139 Then, consider adding support for guard removal/verification where known instances are involved. For
140 example:
141
142 l = []
143 l.append(123) # type deductions are filtered using instantiation knowledge
144
145 Frame Optimisations
146 ===================
147
148 Stack frame replacement where a local frame is unused after a call, such as in a tail call
149 situation.
150
151 Local assignment detection plus frame re-use. Example: slice.__init__ calls
152 xrange.__init__ with the same arguments which are unchanged in xrange.__init__. There is
153 therefore no need to build a new frame for this call, although in some cases the locals
154 frame might need expanding.
155
156 Reference tracking where objects associated with names are assigned to attributes of other
157 objects may assist in allocation optimisations. Recording whether an object referenced by
158 a name is assigned to an attribute, propagated to another name and assigned to an
159 attribute, or passed to another function or method might, if such observations were
160 combined, allow frame-based or temporary allocation to occur.
161
162 Instantiation
163 =============
164
165 Specific instances could be produced, providing type information and acting somewhat like
166 classes during inspection.
167
168 Inlining
169 ========
170
171 Where a function or method call can always be determined, the body of the target could be
172 inlined - copied into place - within the caller. If the target is only ever called by a
173 single caller it could be moved into place. This could enhance deductions based on
174 attribute usage since observations from the inlined function would be merged into the
175 caller.
176
177 Function Specialisation
178 =======================
179
180 Specialisation of certain functions, such as isinstance(x, cls) where cls is a known
181 constant.
182
183 Structure and Object Table Optimisations
184 ========================================
185
186 Fix object table entries for attributes not provided by any known object, or provide an
187 error, potentially overridden by options. For example, the augmented assignment methods
188 are not supported by the built-in objects and thus the operator module functions cause
189 the compilation to fail.
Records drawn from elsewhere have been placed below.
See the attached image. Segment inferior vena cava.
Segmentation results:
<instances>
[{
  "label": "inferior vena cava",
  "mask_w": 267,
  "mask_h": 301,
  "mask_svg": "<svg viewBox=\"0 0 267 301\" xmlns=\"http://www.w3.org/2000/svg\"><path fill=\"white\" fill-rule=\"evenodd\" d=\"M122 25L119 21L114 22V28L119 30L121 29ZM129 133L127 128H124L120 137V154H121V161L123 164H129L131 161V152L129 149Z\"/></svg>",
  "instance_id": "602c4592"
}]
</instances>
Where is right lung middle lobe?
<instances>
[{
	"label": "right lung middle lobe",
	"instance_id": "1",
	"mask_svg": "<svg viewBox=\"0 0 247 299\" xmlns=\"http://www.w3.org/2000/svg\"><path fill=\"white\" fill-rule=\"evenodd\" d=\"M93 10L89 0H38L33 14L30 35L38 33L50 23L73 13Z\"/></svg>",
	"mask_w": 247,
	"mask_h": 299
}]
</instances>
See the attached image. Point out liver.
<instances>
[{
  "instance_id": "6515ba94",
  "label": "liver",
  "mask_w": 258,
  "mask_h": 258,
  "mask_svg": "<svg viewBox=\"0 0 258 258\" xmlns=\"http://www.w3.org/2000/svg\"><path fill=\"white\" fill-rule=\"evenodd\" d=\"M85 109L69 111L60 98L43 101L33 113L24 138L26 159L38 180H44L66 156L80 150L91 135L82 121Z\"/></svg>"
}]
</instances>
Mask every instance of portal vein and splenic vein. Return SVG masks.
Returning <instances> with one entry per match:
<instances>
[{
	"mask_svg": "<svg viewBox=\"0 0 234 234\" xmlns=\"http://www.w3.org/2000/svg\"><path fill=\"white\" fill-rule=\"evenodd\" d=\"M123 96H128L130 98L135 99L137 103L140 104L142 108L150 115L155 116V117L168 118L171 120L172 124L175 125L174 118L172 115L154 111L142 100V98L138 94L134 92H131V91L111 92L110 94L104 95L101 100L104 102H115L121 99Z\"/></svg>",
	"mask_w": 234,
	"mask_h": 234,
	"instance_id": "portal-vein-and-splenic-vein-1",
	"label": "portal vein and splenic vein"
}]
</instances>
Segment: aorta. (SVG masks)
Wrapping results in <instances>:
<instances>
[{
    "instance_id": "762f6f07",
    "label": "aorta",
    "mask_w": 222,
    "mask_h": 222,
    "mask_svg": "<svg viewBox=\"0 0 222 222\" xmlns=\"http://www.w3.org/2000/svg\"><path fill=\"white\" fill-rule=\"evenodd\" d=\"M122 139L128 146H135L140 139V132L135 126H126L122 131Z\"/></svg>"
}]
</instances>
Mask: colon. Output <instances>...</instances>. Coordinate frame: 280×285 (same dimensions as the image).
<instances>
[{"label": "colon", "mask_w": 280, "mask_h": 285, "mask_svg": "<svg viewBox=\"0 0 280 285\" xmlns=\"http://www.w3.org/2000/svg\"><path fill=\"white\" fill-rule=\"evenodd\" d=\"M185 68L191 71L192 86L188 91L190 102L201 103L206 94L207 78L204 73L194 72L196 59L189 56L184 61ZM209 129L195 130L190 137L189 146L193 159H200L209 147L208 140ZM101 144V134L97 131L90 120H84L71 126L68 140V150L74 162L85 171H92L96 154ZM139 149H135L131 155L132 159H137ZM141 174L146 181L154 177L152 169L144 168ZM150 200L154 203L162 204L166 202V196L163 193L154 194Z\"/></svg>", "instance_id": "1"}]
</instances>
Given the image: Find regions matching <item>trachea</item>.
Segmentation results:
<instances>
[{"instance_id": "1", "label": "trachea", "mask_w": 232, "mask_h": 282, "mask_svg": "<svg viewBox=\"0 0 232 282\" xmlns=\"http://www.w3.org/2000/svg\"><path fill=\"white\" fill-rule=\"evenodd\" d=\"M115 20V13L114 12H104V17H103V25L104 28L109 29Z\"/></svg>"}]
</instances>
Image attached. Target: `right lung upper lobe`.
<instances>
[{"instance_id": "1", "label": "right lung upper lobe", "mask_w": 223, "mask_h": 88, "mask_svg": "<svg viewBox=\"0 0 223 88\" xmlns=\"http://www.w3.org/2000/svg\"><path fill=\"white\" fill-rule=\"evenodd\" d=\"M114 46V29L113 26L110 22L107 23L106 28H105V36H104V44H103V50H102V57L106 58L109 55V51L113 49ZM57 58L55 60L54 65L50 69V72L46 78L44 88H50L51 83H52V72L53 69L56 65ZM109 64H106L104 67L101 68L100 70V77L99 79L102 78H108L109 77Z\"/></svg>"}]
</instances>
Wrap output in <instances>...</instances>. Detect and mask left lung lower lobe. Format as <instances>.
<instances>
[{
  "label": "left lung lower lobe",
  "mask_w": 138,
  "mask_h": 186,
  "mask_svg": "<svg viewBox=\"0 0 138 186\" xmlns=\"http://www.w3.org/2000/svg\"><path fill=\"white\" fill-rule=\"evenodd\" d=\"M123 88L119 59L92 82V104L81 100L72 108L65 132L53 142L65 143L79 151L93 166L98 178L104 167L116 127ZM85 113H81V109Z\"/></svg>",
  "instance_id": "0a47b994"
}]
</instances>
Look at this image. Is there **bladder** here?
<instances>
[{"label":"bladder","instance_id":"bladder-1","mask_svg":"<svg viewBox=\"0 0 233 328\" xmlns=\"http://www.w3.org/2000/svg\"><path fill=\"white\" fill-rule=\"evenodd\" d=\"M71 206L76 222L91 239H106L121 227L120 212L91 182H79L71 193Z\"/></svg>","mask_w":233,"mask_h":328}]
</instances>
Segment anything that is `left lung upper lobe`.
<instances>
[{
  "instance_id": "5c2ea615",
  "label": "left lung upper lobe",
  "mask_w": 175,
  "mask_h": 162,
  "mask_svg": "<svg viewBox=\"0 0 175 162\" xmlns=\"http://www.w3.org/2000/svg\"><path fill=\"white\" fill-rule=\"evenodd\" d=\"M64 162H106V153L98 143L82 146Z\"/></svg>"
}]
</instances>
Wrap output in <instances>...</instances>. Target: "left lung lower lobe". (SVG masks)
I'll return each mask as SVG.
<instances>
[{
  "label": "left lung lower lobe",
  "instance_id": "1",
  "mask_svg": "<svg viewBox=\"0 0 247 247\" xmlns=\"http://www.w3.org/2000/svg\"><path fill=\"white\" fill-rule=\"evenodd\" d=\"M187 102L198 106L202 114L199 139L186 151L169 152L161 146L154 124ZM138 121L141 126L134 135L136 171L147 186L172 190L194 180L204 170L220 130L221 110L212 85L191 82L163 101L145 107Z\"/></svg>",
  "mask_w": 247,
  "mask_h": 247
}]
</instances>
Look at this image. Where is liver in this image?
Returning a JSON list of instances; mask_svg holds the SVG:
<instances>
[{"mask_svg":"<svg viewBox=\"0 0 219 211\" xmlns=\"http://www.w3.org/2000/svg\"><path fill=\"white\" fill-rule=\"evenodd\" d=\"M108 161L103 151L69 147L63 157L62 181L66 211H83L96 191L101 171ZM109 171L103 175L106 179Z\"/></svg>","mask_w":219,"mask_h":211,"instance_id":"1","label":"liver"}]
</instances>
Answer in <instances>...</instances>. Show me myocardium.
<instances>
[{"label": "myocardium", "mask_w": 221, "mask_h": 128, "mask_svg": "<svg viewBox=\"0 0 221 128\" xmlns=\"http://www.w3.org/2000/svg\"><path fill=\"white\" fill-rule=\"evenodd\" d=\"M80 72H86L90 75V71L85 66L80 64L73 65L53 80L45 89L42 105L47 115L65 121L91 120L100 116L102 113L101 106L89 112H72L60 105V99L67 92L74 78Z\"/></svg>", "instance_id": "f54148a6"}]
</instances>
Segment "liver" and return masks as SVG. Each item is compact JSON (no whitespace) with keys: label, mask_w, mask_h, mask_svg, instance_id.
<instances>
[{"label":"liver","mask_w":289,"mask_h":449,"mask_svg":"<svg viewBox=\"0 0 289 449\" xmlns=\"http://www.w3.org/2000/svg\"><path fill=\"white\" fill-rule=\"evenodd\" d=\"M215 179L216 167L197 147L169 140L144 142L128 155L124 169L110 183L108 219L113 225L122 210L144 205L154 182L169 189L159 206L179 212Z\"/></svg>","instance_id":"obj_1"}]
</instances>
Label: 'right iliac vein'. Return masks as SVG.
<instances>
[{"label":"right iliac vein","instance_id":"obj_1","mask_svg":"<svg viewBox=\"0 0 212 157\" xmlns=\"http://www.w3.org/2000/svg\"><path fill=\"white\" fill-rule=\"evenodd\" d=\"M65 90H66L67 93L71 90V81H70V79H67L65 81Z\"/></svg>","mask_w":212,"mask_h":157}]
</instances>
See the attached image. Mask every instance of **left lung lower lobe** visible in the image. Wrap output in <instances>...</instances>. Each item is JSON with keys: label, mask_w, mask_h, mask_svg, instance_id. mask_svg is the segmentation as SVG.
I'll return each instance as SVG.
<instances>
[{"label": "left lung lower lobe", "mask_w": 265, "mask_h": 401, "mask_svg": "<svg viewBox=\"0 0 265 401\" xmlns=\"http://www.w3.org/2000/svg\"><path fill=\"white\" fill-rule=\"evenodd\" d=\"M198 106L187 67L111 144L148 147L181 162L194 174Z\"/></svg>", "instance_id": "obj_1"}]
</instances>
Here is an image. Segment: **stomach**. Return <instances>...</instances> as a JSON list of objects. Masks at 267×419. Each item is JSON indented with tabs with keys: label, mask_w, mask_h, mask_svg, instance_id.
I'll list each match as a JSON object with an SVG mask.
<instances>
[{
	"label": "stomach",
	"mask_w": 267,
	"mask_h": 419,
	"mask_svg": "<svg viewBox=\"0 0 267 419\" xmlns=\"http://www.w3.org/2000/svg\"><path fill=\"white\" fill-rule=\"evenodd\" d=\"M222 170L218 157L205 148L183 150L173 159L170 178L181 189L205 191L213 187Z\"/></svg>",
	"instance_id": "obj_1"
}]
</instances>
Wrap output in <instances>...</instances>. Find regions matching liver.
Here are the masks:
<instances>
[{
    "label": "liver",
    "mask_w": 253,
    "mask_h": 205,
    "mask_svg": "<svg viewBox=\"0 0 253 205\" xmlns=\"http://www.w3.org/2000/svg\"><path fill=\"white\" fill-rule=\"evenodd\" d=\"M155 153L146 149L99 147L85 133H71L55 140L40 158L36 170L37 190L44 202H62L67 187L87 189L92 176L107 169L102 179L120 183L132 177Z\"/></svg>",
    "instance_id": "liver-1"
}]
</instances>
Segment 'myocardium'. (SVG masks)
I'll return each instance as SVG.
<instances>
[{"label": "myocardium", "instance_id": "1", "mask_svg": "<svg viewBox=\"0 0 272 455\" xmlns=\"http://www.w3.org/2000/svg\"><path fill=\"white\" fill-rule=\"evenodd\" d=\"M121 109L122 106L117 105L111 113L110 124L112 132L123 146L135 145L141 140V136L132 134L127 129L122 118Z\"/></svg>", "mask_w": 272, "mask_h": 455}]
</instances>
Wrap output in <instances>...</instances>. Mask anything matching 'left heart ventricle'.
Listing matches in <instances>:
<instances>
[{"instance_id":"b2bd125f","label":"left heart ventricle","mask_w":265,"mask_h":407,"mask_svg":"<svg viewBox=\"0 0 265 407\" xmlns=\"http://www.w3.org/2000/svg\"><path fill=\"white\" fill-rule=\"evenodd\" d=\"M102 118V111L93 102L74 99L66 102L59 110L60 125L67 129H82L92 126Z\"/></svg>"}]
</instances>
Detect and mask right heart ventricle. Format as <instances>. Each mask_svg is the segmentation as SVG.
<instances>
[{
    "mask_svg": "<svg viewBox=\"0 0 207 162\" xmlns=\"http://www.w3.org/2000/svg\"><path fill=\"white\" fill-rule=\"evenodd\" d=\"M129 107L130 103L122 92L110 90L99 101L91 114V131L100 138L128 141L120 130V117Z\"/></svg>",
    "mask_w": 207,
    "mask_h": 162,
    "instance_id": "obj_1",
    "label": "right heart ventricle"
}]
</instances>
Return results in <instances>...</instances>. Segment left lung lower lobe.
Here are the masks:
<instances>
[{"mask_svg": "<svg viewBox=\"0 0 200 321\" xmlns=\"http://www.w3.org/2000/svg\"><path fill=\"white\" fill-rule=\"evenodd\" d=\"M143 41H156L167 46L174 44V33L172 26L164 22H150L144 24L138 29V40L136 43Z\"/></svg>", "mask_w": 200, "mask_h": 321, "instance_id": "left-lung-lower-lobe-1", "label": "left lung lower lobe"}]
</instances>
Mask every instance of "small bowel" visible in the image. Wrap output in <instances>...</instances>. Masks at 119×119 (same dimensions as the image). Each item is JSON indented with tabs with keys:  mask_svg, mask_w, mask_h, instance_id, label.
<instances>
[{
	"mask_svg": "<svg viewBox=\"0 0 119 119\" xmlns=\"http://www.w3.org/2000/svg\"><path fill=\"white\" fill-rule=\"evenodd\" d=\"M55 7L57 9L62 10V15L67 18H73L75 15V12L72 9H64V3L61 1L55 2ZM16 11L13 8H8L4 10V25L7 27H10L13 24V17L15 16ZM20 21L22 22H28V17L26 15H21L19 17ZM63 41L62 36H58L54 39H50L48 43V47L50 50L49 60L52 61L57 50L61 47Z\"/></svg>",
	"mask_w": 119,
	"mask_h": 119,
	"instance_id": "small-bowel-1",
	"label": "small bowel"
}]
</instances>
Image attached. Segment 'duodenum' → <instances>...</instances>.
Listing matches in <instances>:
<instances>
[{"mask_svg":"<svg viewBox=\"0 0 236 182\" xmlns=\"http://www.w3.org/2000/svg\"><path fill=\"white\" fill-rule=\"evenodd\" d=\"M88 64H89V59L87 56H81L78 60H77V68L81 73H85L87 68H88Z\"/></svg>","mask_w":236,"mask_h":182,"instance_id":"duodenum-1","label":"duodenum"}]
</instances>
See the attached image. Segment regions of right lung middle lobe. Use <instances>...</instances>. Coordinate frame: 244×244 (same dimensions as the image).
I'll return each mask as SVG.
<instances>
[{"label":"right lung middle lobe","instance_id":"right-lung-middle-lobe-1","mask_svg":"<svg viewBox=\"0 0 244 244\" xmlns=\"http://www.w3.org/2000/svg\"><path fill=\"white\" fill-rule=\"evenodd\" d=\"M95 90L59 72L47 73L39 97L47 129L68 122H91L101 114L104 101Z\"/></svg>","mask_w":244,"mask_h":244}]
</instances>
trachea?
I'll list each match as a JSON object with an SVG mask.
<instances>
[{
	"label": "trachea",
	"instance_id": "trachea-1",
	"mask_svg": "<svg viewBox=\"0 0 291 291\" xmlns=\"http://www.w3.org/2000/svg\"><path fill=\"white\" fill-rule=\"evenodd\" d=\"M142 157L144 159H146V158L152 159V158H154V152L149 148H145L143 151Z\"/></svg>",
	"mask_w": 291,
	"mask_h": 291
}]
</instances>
Alternatively, just supply the methods since something has to do
190 so in the builtins.
191
192 Consider attribute merging where many attributes are just aliases for the same underlying
193 definition.
194
195 Consider references to defaults as occurring only within the context of a particular
196 function, thus eliminating default value classes if such functions are not themselves
197 invoked.
198
199 Scope Handling
200 ==============
201
202 Consider merging the InspectedModule.store tests with the scope conflict handling.
203
204 Consider labelling _scope on assignments and dealing with the assignment of removed
205 attributes, possibly removing the entire assignment, and distinguishing between such cases
206 and unknown names.
207
208 Check name origin where multiple branches could yield multiple scope interpretations:
209
210 try:
211 set # built-in name
212 except NameError:
213 from sets import Set as set # local definition of name
214
215 set # could be confused by the local definition at run-time
216
217 Object Coverage
218 ===============
219
220 Support __init__ traversal (and other implicit names) more effectively.
221
222 Importing Modules
223 =================
224
225 Consider supporting relative imports, even though this is arguably a misfeature.
226
227 Other
228 =====
229
230 Consider a separate annotation phase where deductions are added to the AST for the
231 benefit of both the reporting and code generation phases.
232
233 Support self attribute visualisation in the reports and/or provide a function or
234 annotations which can provide the eventual optimisation directly to such components.
235
236 Check context_value initialisation (avoiding or handling None effectively).
237
238 Consider better "macro" support where new expressions need to be generated and processed.
239
240 Detect TestIdentity results involving constants, potentially optimising status-affected
241 instructions:
242
243 TestIdentity(x, y) # where x is always y
244 JumpIfFalse(...) # would be removed (never false)
245 JumpIfTrue(...) # changed to Jump(...)
246
247 Status-affected blocks could be optimised away for such constant-related results.